(Task goal) Copy all the entries word for word, but omit the pictures.

(Camera intrinsics and pose data)
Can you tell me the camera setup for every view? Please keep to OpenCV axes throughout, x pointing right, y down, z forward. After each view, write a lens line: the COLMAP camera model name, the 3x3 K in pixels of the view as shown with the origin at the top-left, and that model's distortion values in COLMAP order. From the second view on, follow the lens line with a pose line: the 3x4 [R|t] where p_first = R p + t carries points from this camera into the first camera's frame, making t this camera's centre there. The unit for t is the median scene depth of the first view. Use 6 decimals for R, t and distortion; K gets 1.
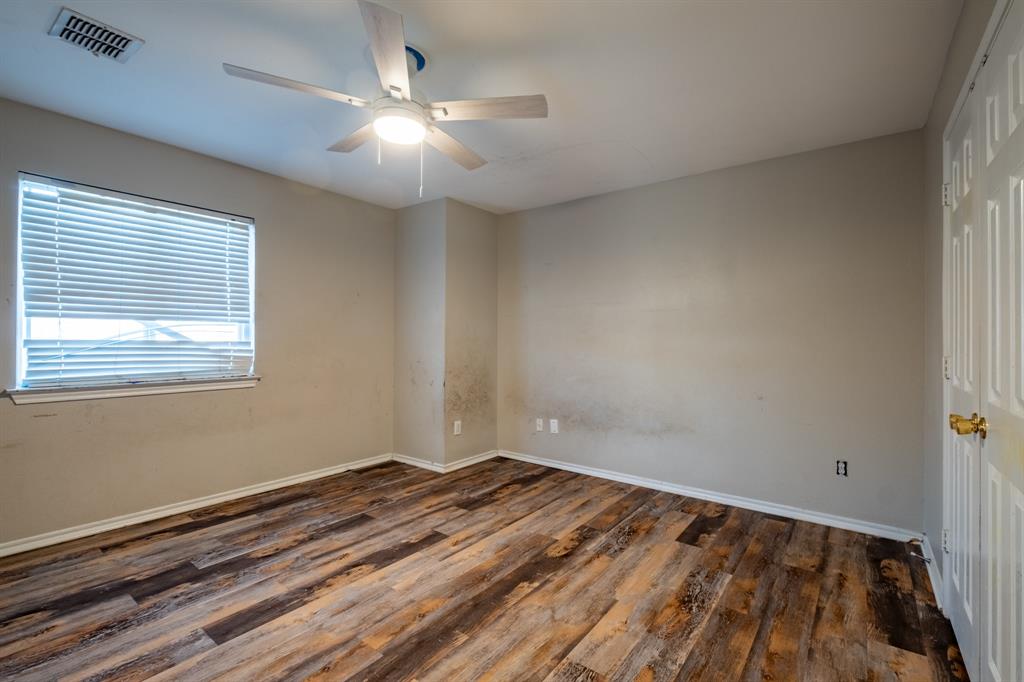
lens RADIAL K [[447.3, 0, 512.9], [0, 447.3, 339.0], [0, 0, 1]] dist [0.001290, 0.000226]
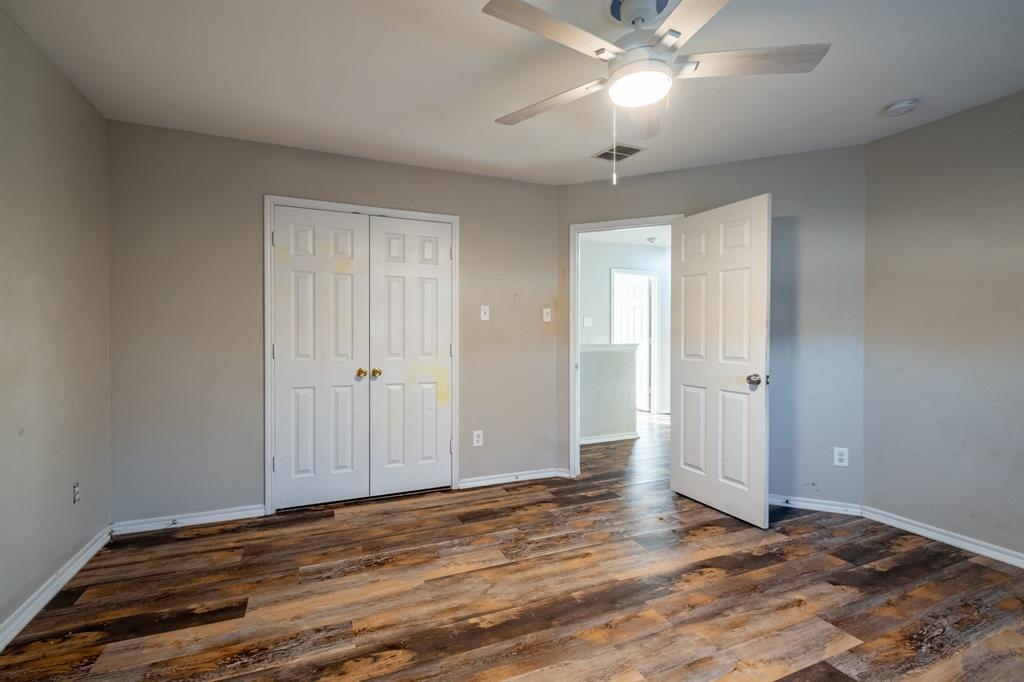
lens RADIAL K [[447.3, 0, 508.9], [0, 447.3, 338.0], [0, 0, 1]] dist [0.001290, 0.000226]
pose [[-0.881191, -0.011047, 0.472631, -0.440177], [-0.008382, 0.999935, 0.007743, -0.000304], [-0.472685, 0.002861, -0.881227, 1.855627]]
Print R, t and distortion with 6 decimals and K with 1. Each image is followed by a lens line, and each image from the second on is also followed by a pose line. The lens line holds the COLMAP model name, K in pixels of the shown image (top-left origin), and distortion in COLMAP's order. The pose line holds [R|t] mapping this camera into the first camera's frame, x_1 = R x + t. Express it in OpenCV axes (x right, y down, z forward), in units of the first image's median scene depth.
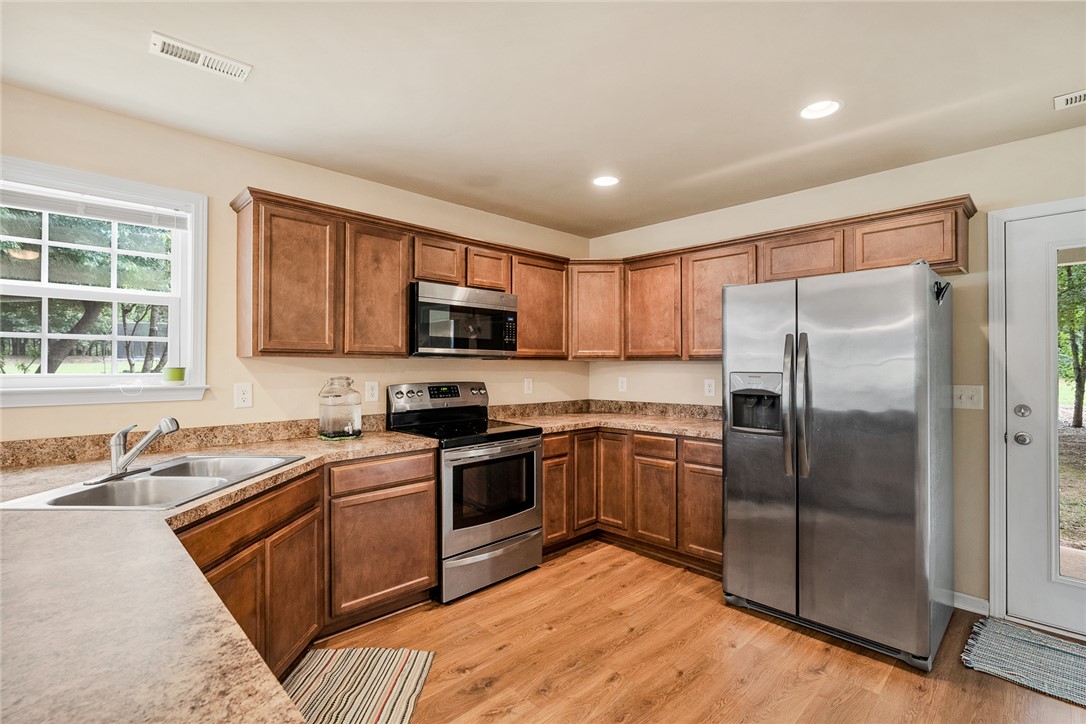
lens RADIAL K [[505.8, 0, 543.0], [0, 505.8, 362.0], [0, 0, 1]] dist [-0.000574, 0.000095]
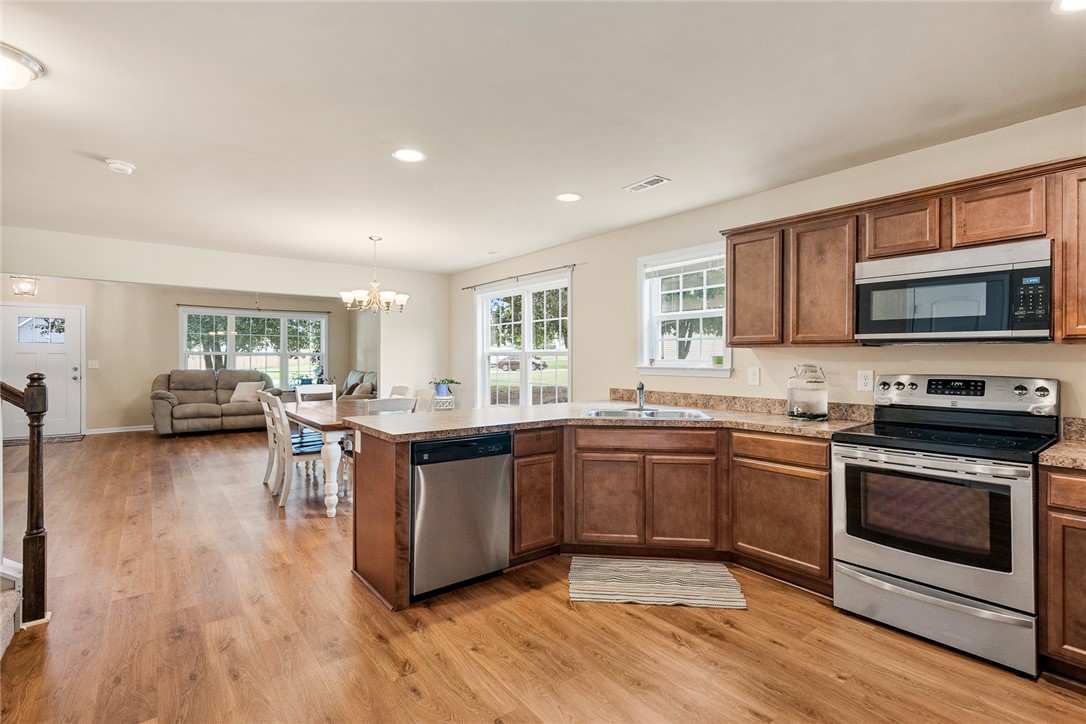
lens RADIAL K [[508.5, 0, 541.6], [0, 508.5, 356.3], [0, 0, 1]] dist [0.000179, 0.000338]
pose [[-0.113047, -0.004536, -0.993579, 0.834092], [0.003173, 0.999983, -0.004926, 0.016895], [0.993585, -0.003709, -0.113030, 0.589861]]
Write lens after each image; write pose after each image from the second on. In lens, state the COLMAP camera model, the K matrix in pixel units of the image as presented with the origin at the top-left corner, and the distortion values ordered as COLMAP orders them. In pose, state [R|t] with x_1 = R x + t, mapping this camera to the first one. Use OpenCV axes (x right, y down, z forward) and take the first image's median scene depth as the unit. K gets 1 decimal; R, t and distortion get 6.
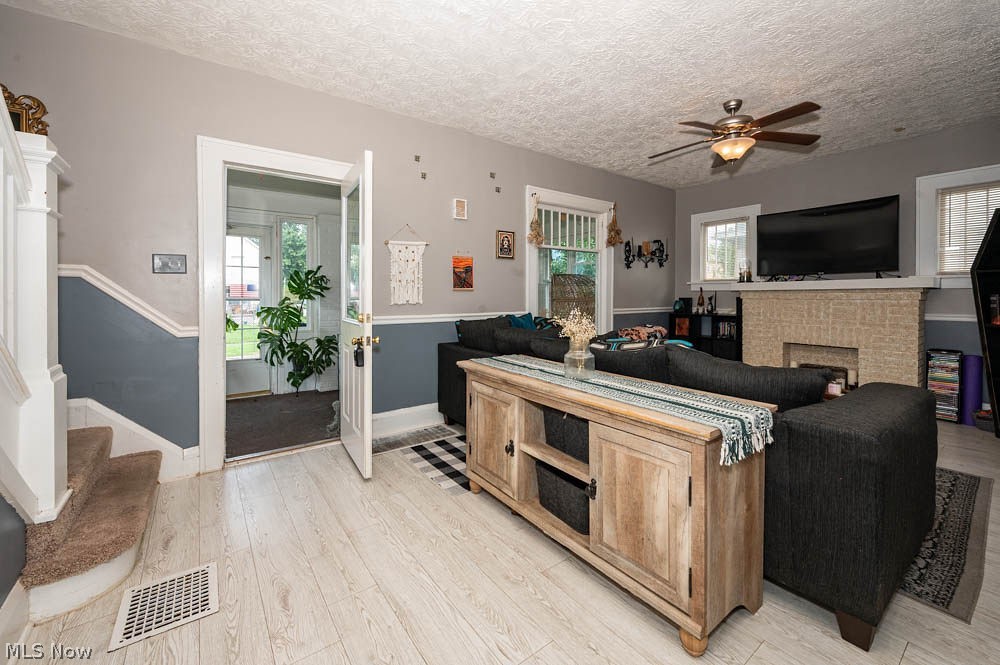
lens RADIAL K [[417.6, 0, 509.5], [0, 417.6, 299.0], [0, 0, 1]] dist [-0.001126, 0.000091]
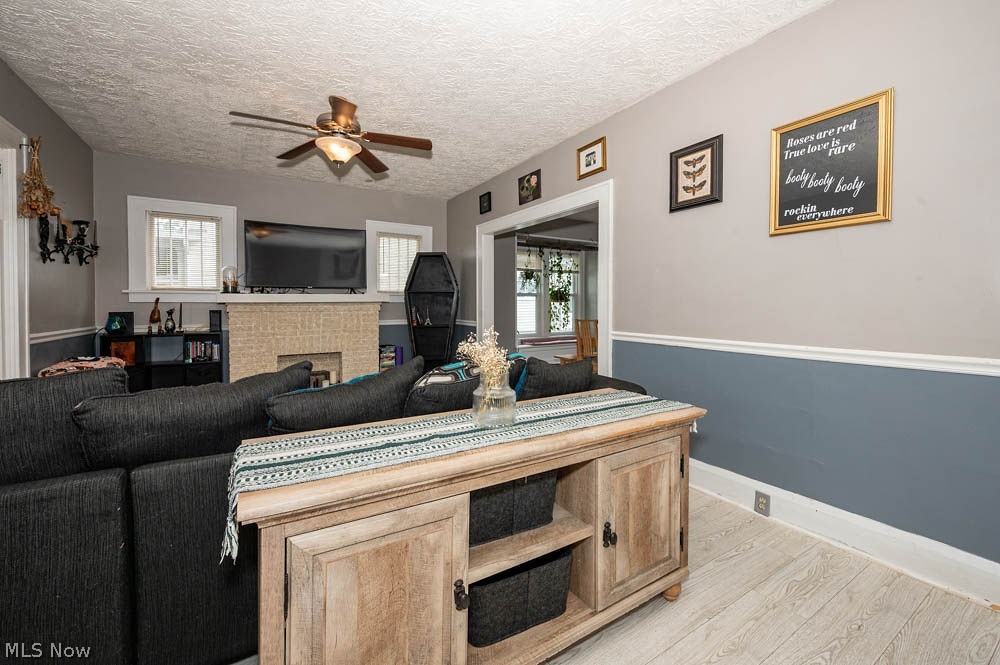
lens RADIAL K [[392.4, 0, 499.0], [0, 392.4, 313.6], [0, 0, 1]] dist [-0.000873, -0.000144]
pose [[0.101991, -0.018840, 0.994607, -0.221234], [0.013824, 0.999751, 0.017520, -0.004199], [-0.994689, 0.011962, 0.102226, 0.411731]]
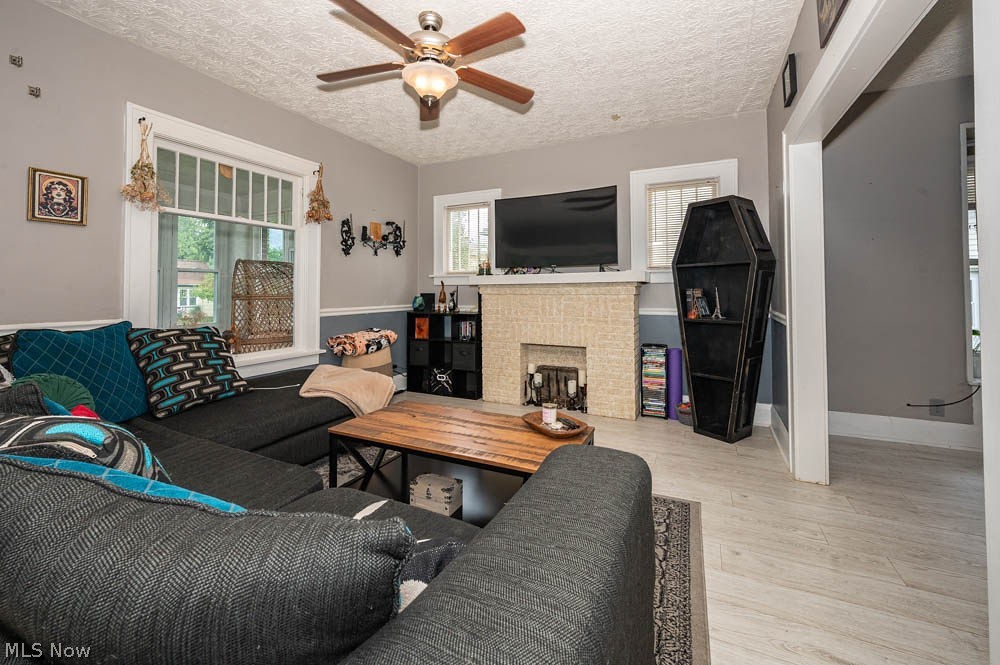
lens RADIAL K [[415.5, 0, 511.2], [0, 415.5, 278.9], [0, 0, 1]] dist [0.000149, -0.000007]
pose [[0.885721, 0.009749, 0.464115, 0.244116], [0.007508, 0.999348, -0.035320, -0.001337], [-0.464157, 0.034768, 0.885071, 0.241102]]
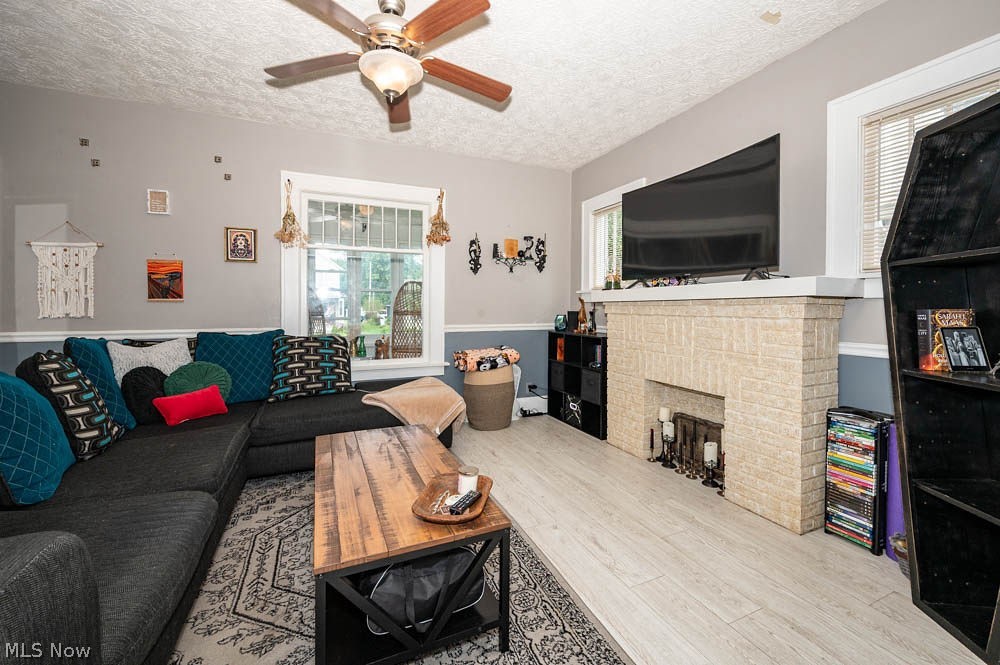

(Solution to this problem)
Can you tell me the camera setup for every view? Please keep to OpenCV axes throughout, x pointing right, y down, z forward. After each view, write a lens line: the COLMAP camera model name, the 3x3 K in pixels of the view as shown with the origin at the top-left, and that model's distortion values in COLMAP order. From the second view on, follow the lens line with a pose line: the 3x4 [R|t] where p_first = R p + t carries points from this camera into the first camera's frame, making t this camera's centre there. The unit for t is the median scene depth of the first view. Use 6 decimals for R, t and distortion; K gets 1.
lens RADIAL K [[447.3, 0, 512.9], [0, 447.3, 339.0], [0, 0, 1]] dist [0.001290, 0.000226]
lens RADIAL K [[447.3, 0, 508.9], [0, 447.3, 338.0], [0, 0, 1]] dist [0.001290, 0.000226]
pose [[-0.881191, -0.011047, 0.472631, -0.440177], [-0.008382, 0.999935, 0.007743, -0.000304], [-0.472685, 0.002861, -0.881227, 1.855627]]
Print R, t and distortion with 6 decimals and K with 1. Each image is followed by a lens line, and each image from the second on is also followed by a pose line. The lens line holds the COLMAP model name, K in pixels of the shown image (top-left origin), and distortion in COLMAP's order. The pose line holds [R|t] mapping this camera into the first camera's frame, x_1 = R x + t. Express it in OpenCV axes (x right, y down, z forward), in units of the first image's median scene depth.
lens RADIAL K [[505.8, 0, 543.0], [0, 505.8, 362.0], [0, 0, 1]] dist [-0.000574, 0.000095]
lens RADIAL K [[508.5, 0, 541.6], [0, 508.5, 356.3], [0, 0, 1]] dist [0.000179, 0.000338]
pose [[-0.113047, -0.004536, -0.993579, 0.834092], [0.003173, 0.999983, -0.004926, 0.016895], [0.993585, -0.003709, -0.113030, 0.589861]]
Write lens after each image; write pose after each image from the second on. In lens, state the COLMAP camera model, the K matrix in pixel units of the image as presented with the origin at the top-left corner, and the distortion values ordered as COLMAP orders them. In pose, state [R|t] with x_1 = R x + t, mapping this camera to the first one. Use OpenCV axes (x right, y down, z forward) and take the first image's median scene depth as the unit. K gets 1 decimal; R, t and distortion get 6.
lens RADIAL K [[417.6, 0, 509.5], [0, 417.6, 299.0], [0, 0, 1]] dist [-0.001126, 0.000091]
lens RADIAL K [[392.4, 0, 499.0], [0, 392.4, 313.6], [0, 0, 1]] dist [-0.000873, -0.000144]
pose [[0.101991, -0.018840, 0.994607, -0.221234], [0.013824, 0.999751, 0.017520, -0.004199], [-0.994689, 0.011962, 0.102226, 0.411731]]
lens RADIAL K [[415.5, 0, 511.2], [0, 415.5, 278.9], [0, 0, 1]] dist [0.000149, -0.000007]
pose [[0.885721, 0.009749, 0.464115, 0.244116], [0.007508, 0.999348, -0.035320, -0.001337], [-0.464157, 0.034768, 0.885071, 0.241102]]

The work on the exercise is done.